EXERCISE DETAILS => Set down each entry below exactly as written, keeping the pictures out.

Excerpts from a dataset:
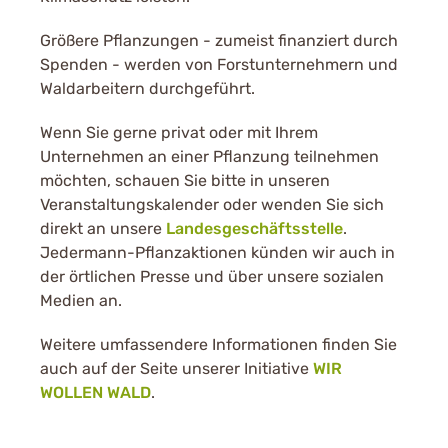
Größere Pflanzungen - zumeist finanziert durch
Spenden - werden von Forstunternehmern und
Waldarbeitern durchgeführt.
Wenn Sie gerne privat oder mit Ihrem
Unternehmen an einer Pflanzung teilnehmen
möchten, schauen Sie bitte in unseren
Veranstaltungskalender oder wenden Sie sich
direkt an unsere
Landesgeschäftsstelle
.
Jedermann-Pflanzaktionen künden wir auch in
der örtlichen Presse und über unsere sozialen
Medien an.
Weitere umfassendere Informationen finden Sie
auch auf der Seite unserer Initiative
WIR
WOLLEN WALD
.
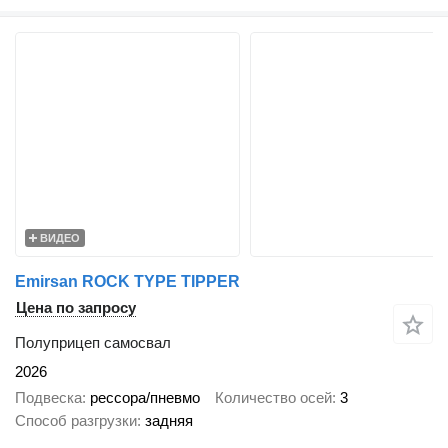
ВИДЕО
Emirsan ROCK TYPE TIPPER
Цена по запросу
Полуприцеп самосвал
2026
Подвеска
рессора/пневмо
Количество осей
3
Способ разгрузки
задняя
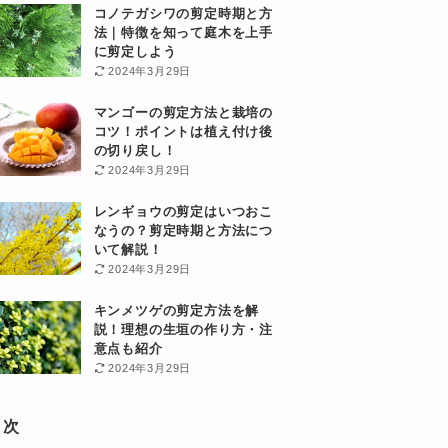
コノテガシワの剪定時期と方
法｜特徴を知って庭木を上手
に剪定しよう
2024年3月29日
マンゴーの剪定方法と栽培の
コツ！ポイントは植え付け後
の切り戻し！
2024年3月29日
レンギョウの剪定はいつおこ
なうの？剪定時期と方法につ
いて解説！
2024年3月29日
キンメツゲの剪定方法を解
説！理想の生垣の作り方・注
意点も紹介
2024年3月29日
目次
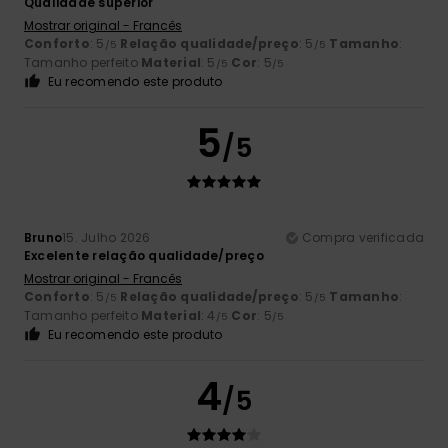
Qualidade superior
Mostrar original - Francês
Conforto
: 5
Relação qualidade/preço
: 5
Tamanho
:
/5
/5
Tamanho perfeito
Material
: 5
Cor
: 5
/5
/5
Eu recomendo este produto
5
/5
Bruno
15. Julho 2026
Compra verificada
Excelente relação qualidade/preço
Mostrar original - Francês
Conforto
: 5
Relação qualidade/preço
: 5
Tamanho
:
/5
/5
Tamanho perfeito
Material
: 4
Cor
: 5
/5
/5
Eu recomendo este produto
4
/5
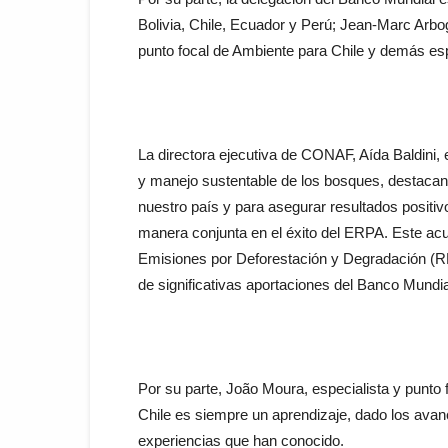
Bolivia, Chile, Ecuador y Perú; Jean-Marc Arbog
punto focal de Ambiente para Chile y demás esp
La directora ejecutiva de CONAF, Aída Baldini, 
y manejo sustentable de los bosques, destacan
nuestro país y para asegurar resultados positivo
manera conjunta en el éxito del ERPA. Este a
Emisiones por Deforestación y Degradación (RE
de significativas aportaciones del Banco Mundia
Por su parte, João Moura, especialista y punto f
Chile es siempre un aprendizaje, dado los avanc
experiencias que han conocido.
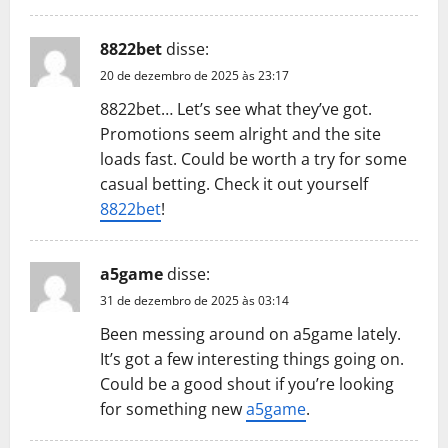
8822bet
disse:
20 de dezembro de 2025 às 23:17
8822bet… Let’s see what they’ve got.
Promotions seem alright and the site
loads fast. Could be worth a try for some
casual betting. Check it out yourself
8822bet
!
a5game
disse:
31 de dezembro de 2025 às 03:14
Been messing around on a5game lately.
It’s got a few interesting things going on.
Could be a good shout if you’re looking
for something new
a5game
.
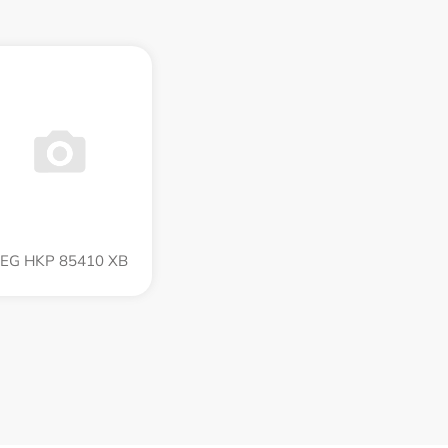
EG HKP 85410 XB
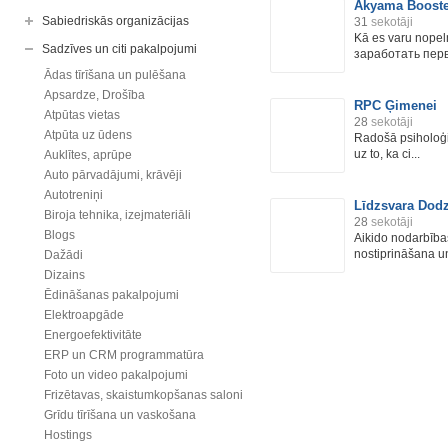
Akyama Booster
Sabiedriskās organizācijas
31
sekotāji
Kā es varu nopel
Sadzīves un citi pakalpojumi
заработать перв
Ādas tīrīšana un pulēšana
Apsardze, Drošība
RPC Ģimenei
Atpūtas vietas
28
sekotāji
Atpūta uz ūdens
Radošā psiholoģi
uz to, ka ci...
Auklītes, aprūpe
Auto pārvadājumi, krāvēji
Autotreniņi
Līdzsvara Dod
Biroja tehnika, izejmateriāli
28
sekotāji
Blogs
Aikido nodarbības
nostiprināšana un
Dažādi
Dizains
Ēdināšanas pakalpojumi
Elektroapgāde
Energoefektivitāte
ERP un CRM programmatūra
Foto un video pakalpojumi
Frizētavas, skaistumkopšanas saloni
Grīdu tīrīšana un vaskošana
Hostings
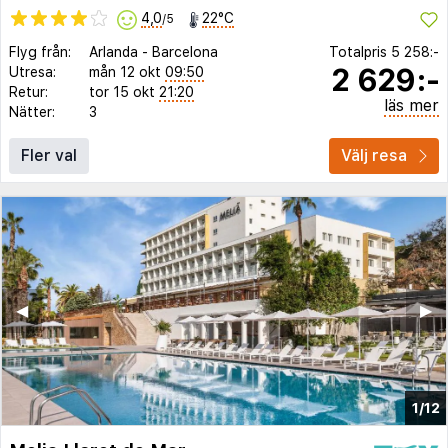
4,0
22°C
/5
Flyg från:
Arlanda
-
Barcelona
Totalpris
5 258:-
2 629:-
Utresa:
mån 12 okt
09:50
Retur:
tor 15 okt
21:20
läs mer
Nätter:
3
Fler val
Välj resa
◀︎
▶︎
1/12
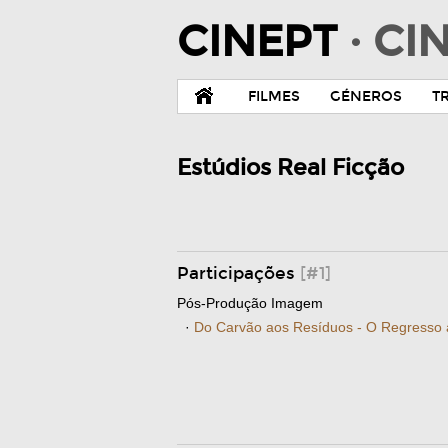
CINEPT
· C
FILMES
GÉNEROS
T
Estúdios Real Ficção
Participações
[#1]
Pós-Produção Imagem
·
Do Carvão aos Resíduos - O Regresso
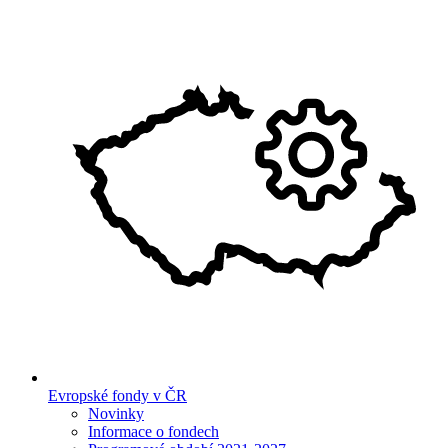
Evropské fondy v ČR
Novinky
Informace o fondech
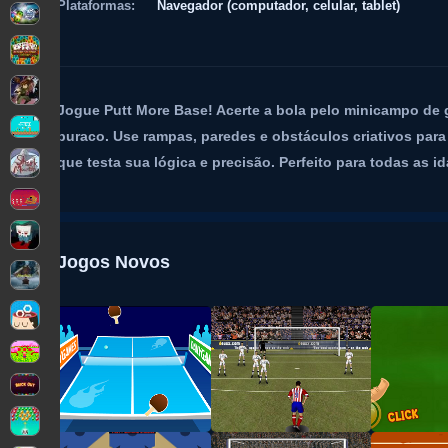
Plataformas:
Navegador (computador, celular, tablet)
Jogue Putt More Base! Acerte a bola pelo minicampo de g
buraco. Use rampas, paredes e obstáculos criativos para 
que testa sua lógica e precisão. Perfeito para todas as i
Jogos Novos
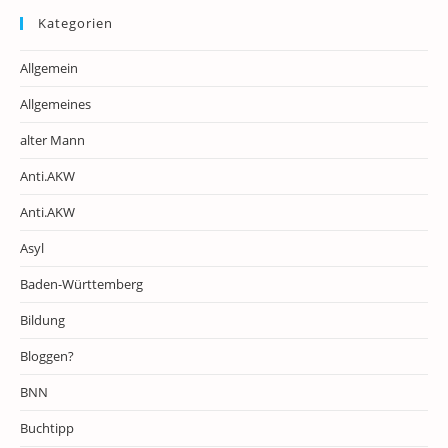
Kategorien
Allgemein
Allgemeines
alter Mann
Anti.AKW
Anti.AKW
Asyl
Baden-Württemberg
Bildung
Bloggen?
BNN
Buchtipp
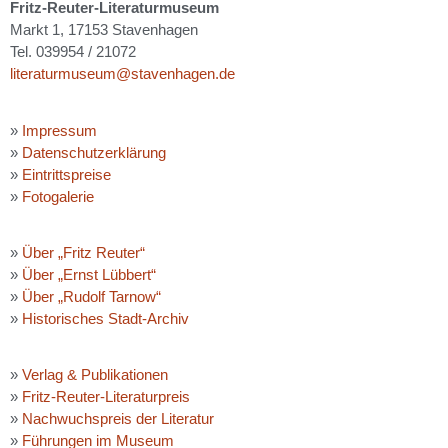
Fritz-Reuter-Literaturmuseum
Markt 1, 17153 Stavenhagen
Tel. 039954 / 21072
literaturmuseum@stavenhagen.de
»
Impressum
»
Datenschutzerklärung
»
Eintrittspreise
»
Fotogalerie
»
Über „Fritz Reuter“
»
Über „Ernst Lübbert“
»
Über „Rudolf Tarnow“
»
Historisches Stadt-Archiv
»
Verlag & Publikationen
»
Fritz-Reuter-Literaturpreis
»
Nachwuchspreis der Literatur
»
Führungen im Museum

TASK OUTPUT =>
Größere Pflanzungen - zumeist finanziert durch
Spenden - werden von Forstunternehmern und
Waldarbeitern durchgeführt.
Wenn Sie gerne privat oder mit Ihrem
Unternehmen an einer Pflanzung teilnehmen
möchten, schauen Sie bitte in unseren
Veranstaltungskalender oder wenden Sie sich
direkt an unsere
Landesgeschäftsstelle
.
Jedermann-Pflanzaktionen künden wir auch in
der örtlichen Presse und über unsere sozialen
Medien an.
Weitere umfassendere Informationen finden Sie
auch auf der Seite unserer Initiative
WIR
WOLLEN WALD
.
ВИДЕО
Emirsan ROCK TYPE TIPPER
Цена по запросу
Полуприцеп самосвал
2026
Подвеска
рессора/пневмо
Количество осей
3
Способ разгрузки
задняя
コノテガシワの剪定時期と方
法｜特徴を知って庭木を上手
に剪定しよう
2024年3月29日
マンゴーの剪定方法と栽培の
コツ！ポイントは植え付け後
の切り戻し！
2024年3月29日
レンギョウの剪定はいつおこ
なうの？剪定時期と方法につ
いて解説！
2024年3月29日
キンメツゲの剪定方法を解
説！理想の生垣の作り方・注
意点も紹介
2024年3月29日
目次
Qualidade superior
Mostrar original - Francês
Conforto
: 5
Relação qualidade/preço
: 5
Tamanho
:
/5
/5
Tamanho perfeito
Material
: 5
Cor
: 5
/5
/5
Eu recomendo este produto
5
/5
Bruno
15. Julho 2026
Compra verificada
Excelente relação qualidade/preço
Mostrar original - Francês
Conforto
: 5
Relação qualidade/preço
: 5
Tamanho
:
/5
/5
Tamanho perfeito
Material
: 4
Cor
: 5
/5
/5
Eu recomendo este produto
4
/5
Bolivia, Chile, Ecuador y Perú; Jean-Marc Arbog
punto focal de Ambiente para Chile y demás esp
La directora ejecutiva de CONAF, Aída Baldini, 
y manejo sustentable de los bosques, destacan
nuestro país y para asegurar resultados positivo
manera conjunta en el éxito del ERPA. Este a
Emisiones por Deforestación y Degradación (RE
de significativas aportaciones del Banco Mundia
Por su parte, João Moura, especialista y punto f
Chile es siempre un aprendizaje, dado los avanc
experiencias que han conocido.
8822bet
disse:
20 de dezembro de 2025 às 23:17
8822bet… Let’s see what they’ve got.
Promotions seem alright and the site
loads fast. Could be worth a try for some
casual betting. Check it out yourself
8822bet
!
a5game
disse:
31 de dezembro de 2025 às 03:14
Been messing around on a5game lately.
It’s got a few interesting things going on.
Could be a good shout if you’re looking
for something new
a5game
.
EG HKP 85410 XB
Akyama Booster
Sabiedriskās organizācijas
31
sekotāji
Kā es varu nopel
Sadzīves un citi pakalpojumi
заработать перв
Ādas tīrīšana un pulēšana
Apsardze, Drošība
RPC Ģimenei
Atpūtas vietas
28
sekotāji
Atpūta uz ūdens
Radošā psiholoģi
uz to, ka ci...
Auklītes, aprūpe
Auto pārvadājumi, krāvēji
Autotreniņi
Līdzsvara Dod
Biroja tehnika, izejmateriāli
28
sekotāji
Blogs
Aikido nodarbības
nostiprināšana un
Dažādi
Dizains
Ēdināšanas pakalpojumi
Elektroapgāde
Energoefektivitāte
ERP un CRM programmatūra
Foto un video pakalpojumi
Frizētavas, skaistumkopšanas saloni
Grīdu tīrīšana un vaskošana
Hostings
4,0
22°C
/5
Flyg från:
Arlanda
-
Barcelona
Totalpris
5 258:-
2 629:-
Utresa:
mån 12 okt
09:50
Retur:
tor 15 okt
21:20
läs mer
Nätter:
3
Fler val
Välj resa
◀︎
▶︎
1/12
CINEPT
· C
FILMES
GÉNEROS
T
Estúdios Real Ficção
Participações
[#1]
Pós-Produção Imagem
·
Do Carvão aos Resíduos - O Regresso
Evropské fondy v ČR
Novinky
Informace o fondech
Plataformas:
Navegador (computador, celular, tablet)
Jogue Putt More Base! Acerte a bola pelo minicampo de g
buraco. Use rampas, paredes e obstáculos criativos para 
que testa sua lógica e precisão. Perfeito para todas as i
Jogos Novos
Kategorien
Allgemein
Allgemeines
alter Mann
Anti.AKW
Anti.AKW
Asyl
Baden-Württemberg
Bildung
Bloggen?
BNN
Buchtipp
Fritz-Reuter-Literaturmuseum
Markt 1, 17153 Stavenhagen
Tel. 039954 / 21072
literaturmuseum@stavenhagen.de
»
Impressum
»
Datenschutzerklärung
»
Eintrittspreise
»
Fotogalerie
»
Über „Fritz Reuter“
»
Über „Ernst Lübbert“
»
Über „Rudolf Tarnow“
»
Historisches Stadt-Archiv
»
Verlag & Publikationen
»
Fritz-Reuter-Literaturpreis
»
Nachwuchspreis der Literatur
»
Führungen im Museum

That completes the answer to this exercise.